> **What to produce**: Quote verbatim every line of text in the records below, leaving out the pictures.

━━ Data excerpts ━━

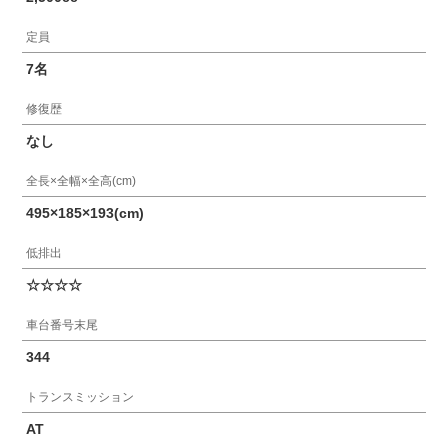
定員
7名
修復歴
なし
全長×全幅×全高(cm)
495×185×193(cm)
低排出
☆☆☆☆
車台番号末尾
344
トランスミッション
AT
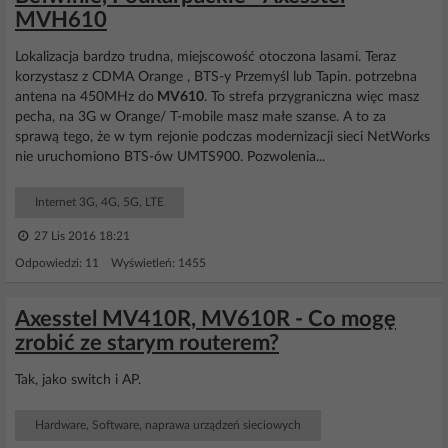
MVH610
Lokalizacja bardzo trudna, miejscowość otoczona lasami. Teraz
korzystasz z CDMA Orange , BTS-y Przemyśl lub Tapin. potrzebna
antena na 450MHz do
MV610
. To strefa przygraniczna więc masz
pecha, na 3G w Orange/ T-mobile masz małe szanse. A to za
sprawą tego, że w tym rejonie podczas modernizacji sieci NetWorks
nie uruchomiono BTS-ów UMTS900. Pozwolenia...
Internet 3G, 4G, 5G, LTE
27 Lis 2016 18:21
Odpowiedzi: 11 Wyświetleń: 1455
Axesstel MV410R, MV610R - Co mogę
zrobić ze starym routerem?
Tak, jako switch i AP.
Hardware, Software, naprawa urządzeń sieciowych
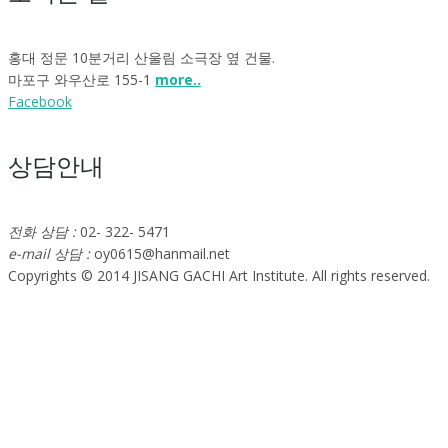
홍대 정문 10분거리 산울림 소극장 옆 건물.
마포구 와우산로 155-1
more..
Facebook
상담안내
전화 상담 :
02- 322- 5471
e-mail 상담 :
oy0615@hanmail.net
Copyrights © 2014 JISANG GACHI Art Institute. All rights reserved.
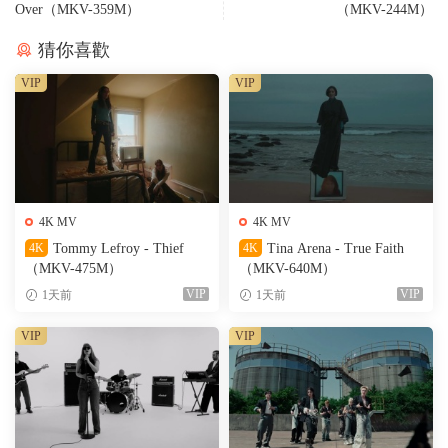
Over（MKV-359M）
（MKV-244M）
猜你喜歡
VIP
VIP
4K MV
4K MV
4K
Tommy Lefroy - Thief
4K
Tina Arena - True Faith
（MKV-475M）
（MKV-640M）
VIP
VIP
1天前
1天前
VIP
VIP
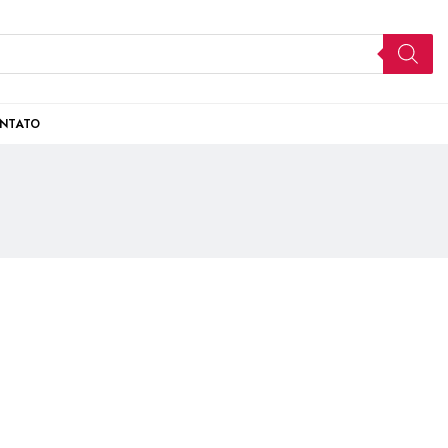
NTATO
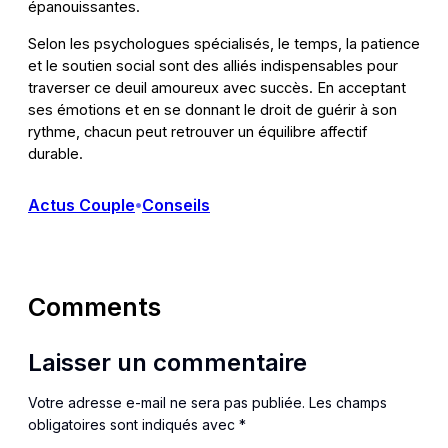
épanouissantes.
Selon les psychologues spécialisés, le temps, la patience
et le soutien social sont des alliés indispensables pour
traverser ce deuil amoureux avec succès. En acceptant
ses émotions et en se donnant le droit de guérir à son
rythme, chacun peut retrouver un équilibre affectif
durable.
Actus Couple
Conseils
•
Comments
Laisser un commentaire
Votre adresse e-mail ne sera pas publiée.
Les champs
obligatoires sont indiqués avec
*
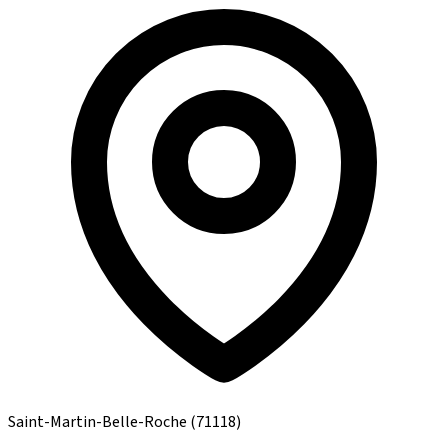
Saint-Martin-Belle-Roche
(71118)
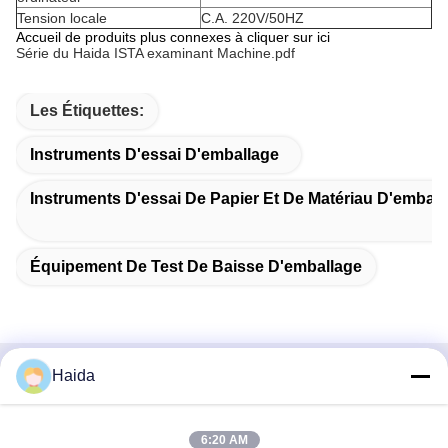
Tension locale
C.A. 220V/50HZ
Accueil de produits plus connexes à cliquer sur ici
Série du Haida ISTA examinant Machine.pdf
Les Étiquettes:
Instruments D'essai D'emballage
Instruments D'essai De Papier Et De Matériau D'emball
Équipement De Test De Baisse D'emballage
Haida
Contactez rapidement
Adresse
6:20 AM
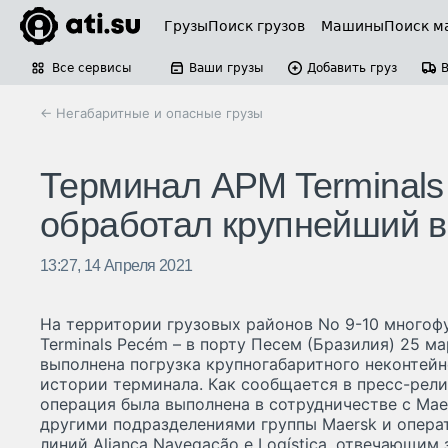
Грузы
Поиск грузов
Машины
Поиск м
Все сервисы
Ваши грузы
Добавить груз
← Негабаритные и опасные грузы
Терминал APM Terminals
обработал крупнейший в 
13:27, 14 Апреля 2021
На территории грузовых районов No 9-10 много
Terminals Pecém – в порту Песем (Бразилия) 25 ма
выполнена погрузка крупногабаритного неконтейн
истории терминала. Как сообщается в пресс-релиз
операция была выполнена в сотрудничестве с Maer
другими подразделениями группы Maersk и опер
линий Aliança Navegação e Logística, отвечающим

━━━

> **Answer section**:
定員
7名
修復歴
なし
全長×全幅×全高(cm)
495×185×193(cm)
低排出
☆☆☆☆
車台番号末尾
344
トランスミッション
AT
MVH610
Lokalizacja bardzo trudna, miejscowość otoczona lasami. Teraz
korzystasz z CDMA Orange , BTS-y Przemyśl lub Tapin. potrzebna
antena na 450MHz do
MV610
. To strefa przygraniczna więc masz
pecha, na 3G w Orange/ T-mobile masz małe szanse. A to za
sprawą tego, że w tym rejonie podczas modernizacji sieci NetWorks
nie uruchomiono BTS-ów UMTS900. Pozwolenia...
Internet 3G, 4G, 5G, LTE
27 Lis 2016 18:21
Odpowiedzi: 11 Wyświetleń: 1455
Axesstel MV410R, MV610R - Co mogę
zrobić ze starym routerem?
Tak, jako switch i AP.
Hardware, Software, naprawa urządzeń sieciowych
홍대 정문 10분거리 산울림 소극장 옆 건물.
마포구 와우산로 155-1
more..
Facebook
상담안내
전화 상담 :
02- 322- 5471
e-mail 상담 :
oy0615@hanmail.net
Copyrights © 2014 JISANG GACHI Art Institute. All rights reserved.
Over（MKV-359M）
（MKV-244M）
猜你喜歡
VIP
VIP
4K MV
4K MV
4K
Tommy Lefroy - Thief
4K
Tina Arena - True Faith
（MKV-475M）
（MKV-640M）
VIP
VIP
1天前
1天前
VIP
VIP
NTATO
épanouissantes.
Selon les psychologues spécialisés, le temps, la patience
et le soutien social sont des alliés indispensables pour
traverser ce deuil amoureux avec succès. En acceptant
ses émotions et en se donnant le droit de guérir à son
rythme, chacun peut retrouver un équilibre affectif
durable.
Actus Couple
Conseils
•
Comments
Laisser un commentaire
Votre adresse e-mail ne sera pas publiée.
Les champs
obligatoires sont indiqués avec
*
Saint-Martin-Belle-Roche
(71118)
Tension locale
C.A. 220V/50HZ
Accueil de produits plus connexes à cliquer sur ici
Série du Haida ISTA examinant Machine.pdf
Les Étiquettes:
Instruments D'essai D'emballage
Instruments D'essai De Papier Et De Matériau D'emball
Équipement De Test De Baisse D'emballage
Haida
Contactez rapidement
Adresse
6:20 AM
Грузы
Поиск грузов
Машины
Поиск м
Все сервисы
Ваши грузы
Добавить груз
← Негабаритные и опасные грузы
Терминал APM Terminals
обработал крупнейший в 
13:27, 14 Апреля 2021
На территории грузовых районов No 9-10 много
Terminals Pecém – в порту Песем (Бразилия) 25 ма
выполнена погрузка крупногабаритного неконтейн
истории терминала. Как сообщается в пресс-релиз
операция была выполнена в сотрудничестве с Maer
другими подразделениями группы Maersk и опер
линий Aliança Navegação e Logística, отвечающим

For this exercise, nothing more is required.